Appeared in Winter 2012 LINKS.
Northern Ireland can be proud of both of these gems, but only Dunluce Links at Royal Portrush allows for the running game that is the heart of links golf
By: Darren Clarke
On my first competitive round at Royal Portrush, probably as a 15-year-old, I made a nine at the 1st hole. The only lasting effect of that experience was to ensure that I would never be a fan of internal out-of-bounds. Meanwhile, I went on to become a huge fan of the Dunluce Links and am convinced that daily practice there played a very big part in my Open Championship win at Royal St. George’s.
I believe Royal County Down to be one of the best second-shot golf courses in the world. But it falls short of Portrush in one crucial respect. By my reckoning, there are seven blind tee shots at County Down where you have no option other than to hit the ball in the air. One of the great appeals of links golf is the opportunity to play the game close to the ground, especially in a wind. I reckon there are only a few situations at Portrush where you won't see the ball land. And you can hit every shot 10 feet off the ground, if you choose to.

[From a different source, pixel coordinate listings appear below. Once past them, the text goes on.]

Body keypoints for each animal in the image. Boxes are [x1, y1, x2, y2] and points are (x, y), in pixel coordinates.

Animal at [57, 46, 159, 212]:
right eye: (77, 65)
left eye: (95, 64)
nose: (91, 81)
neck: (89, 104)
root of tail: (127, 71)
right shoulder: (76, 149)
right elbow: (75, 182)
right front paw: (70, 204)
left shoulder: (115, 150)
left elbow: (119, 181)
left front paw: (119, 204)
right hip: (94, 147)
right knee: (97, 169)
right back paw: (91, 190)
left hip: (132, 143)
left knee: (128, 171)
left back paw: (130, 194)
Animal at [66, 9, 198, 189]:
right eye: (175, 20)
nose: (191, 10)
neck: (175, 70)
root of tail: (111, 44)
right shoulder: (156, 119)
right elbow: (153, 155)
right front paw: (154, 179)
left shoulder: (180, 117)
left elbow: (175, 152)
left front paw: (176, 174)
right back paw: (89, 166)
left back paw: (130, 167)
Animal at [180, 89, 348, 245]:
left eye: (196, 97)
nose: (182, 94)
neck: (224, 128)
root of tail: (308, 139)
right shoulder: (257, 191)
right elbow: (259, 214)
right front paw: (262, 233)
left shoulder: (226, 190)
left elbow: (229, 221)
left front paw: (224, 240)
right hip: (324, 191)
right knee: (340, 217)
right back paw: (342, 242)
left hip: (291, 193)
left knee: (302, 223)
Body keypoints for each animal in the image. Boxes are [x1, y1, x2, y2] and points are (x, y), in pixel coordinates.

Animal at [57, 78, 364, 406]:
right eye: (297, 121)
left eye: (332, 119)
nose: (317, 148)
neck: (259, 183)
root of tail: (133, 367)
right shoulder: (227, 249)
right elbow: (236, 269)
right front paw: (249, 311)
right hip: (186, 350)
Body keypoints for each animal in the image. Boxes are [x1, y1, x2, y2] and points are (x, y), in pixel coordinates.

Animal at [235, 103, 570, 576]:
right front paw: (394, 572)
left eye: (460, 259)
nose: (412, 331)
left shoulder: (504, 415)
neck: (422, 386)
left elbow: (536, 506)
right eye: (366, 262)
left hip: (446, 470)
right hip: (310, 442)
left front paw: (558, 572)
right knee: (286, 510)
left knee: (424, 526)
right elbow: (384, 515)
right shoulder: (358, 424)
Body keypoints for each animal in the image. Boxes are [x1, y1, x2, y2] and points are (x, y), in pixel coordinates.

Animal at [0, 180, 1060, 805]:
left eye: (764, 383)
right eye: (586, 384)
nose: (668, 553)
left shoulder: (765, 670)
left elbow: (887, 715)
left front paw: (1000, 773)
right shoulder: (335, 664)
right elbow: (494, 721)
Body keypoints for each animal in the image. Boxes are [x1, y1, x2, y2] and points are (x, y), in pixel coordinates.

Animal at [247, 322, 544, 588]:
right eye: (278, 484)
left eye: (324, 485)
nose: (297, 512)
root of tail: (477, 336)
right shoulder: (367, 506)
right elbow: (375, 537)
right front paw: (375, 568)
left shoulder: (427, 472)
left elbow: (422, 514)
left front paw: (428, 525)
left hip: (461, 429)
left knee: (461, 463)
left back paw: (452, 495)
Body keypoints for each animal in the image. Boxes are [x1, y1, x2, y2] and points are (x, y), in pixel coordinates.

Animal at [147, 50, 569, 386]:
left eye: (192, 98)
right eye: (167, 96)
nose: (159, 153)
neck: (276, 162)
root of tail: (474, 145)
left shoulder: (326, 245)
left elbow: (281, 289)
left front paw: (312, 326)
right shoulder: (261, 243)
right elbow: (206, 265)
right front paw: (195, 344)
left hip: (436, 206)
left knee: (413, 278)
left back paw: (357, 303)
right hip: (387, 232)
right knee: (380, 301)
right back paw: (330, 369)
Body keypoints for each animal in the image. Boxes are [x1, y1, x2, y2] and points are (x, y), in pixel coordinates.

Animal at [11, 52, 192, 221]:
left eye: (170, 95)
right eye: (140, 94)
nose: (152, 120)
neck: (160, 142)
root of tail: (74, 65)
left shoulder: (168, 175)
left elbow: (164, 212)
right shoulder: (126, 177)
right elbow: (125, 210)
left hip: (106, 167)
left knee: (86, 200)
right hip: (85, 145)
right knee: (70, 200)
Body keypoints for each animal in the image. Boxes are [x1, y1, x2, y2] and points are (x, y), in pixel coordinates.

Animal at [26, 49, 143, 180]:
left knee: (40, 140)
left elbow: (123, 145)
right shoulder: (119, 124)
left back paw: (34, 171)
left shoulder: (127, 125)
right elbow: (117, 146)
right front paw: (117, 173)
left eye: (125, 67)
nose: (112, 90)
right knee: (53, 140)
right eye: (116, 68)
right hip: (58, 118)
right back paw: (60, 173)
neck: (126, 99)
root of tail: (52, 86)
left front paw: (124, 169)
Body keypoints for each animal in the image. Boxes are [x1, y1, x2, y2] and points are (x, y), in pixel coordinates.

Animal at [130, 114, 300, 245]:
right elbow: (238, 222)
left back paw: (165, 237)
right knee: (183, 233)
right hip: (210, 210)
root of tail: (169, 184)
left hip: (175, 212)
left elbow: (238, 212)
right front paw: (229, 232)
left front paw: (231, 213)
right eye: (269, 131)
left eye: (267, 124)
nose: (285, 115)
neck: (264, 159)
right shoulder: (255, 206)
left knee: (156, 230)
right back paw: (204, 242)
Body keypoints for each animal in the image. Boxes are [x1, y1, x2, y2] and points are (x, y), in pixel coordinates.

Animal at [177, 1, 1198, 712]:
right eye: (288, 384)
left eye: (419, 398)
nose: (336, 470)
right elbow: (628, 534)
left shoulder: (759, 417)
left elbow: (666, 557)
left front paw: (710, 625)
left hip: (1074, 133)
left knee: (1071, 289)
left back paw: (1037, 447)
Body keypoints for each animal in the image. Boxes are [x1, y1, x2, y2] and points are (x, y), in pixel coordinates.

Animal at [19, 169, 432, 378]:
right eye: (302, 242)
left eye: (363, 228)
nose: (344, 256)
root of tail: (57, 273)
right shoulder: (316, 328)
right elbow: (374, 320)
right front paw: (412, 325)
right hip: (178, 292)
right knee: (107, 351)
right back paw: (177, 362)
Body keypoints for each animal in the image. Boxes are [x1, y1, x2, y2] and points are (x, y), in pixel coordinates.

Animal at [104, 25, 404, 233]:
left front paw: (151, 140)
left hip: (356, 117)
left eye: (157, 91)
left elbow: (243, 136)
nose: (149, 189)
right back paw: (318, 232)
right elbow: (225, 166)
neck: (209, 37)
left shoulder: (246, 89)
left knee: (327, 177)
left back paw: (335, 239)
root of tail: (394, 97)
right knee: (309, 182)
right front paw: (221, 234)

Meanwhile, new back tees have strengthened Portrush enormously. Driving from them, sometimes in horrific weather, certainly helped me get my hands on the Claret Jug. And I’m a massive fan of its designer, Harry Colt. Interestingly, his risk-and-reward philosophy is all the more relevant in the modern game.
Would it be possible to get rid of the blindness at County Down? Frankly, I don’t think the topography of the land would allow you to do so. And if it’s a beautiful setting you’re looking for, I can’t imagine anything to stir the heart like the 5th hole at Portrush, going down to the White Rocks and the ocean beyond.
County Down is a product of its time and I believe it should be accepted as such. And much as I dislike its blindness, it is still a sensational test in a lovely setting. Comparing it with Portrush is like looking at two Picassos. Each has great merit in its own right, but my philosophy on links golf effectively dictates my preference. Which is why, when I lived in Surrey, I named our house Dunluce.
Darren Clarke is the reigning British Open champion.
Sure there are some blind shots, but spectacular scenery and unrelenting challenge put Royal County Down on top
By: Dermott Gilleece
ROYAL COUNTY DOWN, for me, was love at first sight. And knowing locals would have spotted me as a newcomer a mile off, because of a tell-tale tendency to walk backward along the first fairway, so enchanting was the view of Slieve Donard I was leaving behind.
This wonderful old links in the most beguiling setting imaginable is where Michael Bonallack won a third successive British Amateur Championship—his fifth in all—in 1970. And it is where Jack Nicklaus, on his first visit, finished third in the Senior British Open of 2001.
I remember being decidedly miffed at the Bear’s decidedly qualified view of the great links. Wearing his designer’s hat, he referred to the almost certain litigation that would result from creating such a course today. “Is it the best course I have played in the British Isles?” he asked. “Probably not, because there are too many blind shots. But throw that aside and it is an enjoyable course, a great strategic test where you really have to play golf. I thoroughly enjoyed it.”
In defense, I like to consider the words of Tommy Armour, who famously said: “There is no such thing as a blind shot to anyone with a memory.” Indeed it can enhance its appeal for the average player, especially with no surprises on the other sides of the obscuring mounds. And as Nicklaus acknowledged: “You have to be in the right place or you are likely to get a bad bounce. That is the mark of a well thought-out golf course.”
It is difficult to imagine County Down succumbing to a 61 from a 16-year-old, which is what Rory McIlroy did over Dunluce in July 2005, albeit before it underwent badly needed lengthening. A similarly precocious Irish amateur, Jimmy Bruen, had to settle for a course-record 66 at County Down as a 19-year-old in 1939, which lasted more than 60 years.
There was a time when County Down could be criticized for its surprisingly weak finish. This was addressed, however, prior to the 1999 British Amateur when English architect Donald Steel did an overdue upgrading of the links. His most notable achievement was to transform the par-five 18th into a fearsome finale. In the process, he secured the future of a links which continues to reign supreme, for visual splendor and challenging golf on a heroic scale.
Dermot Gilleece is golf correspondent for the Dublin Sunday Independent.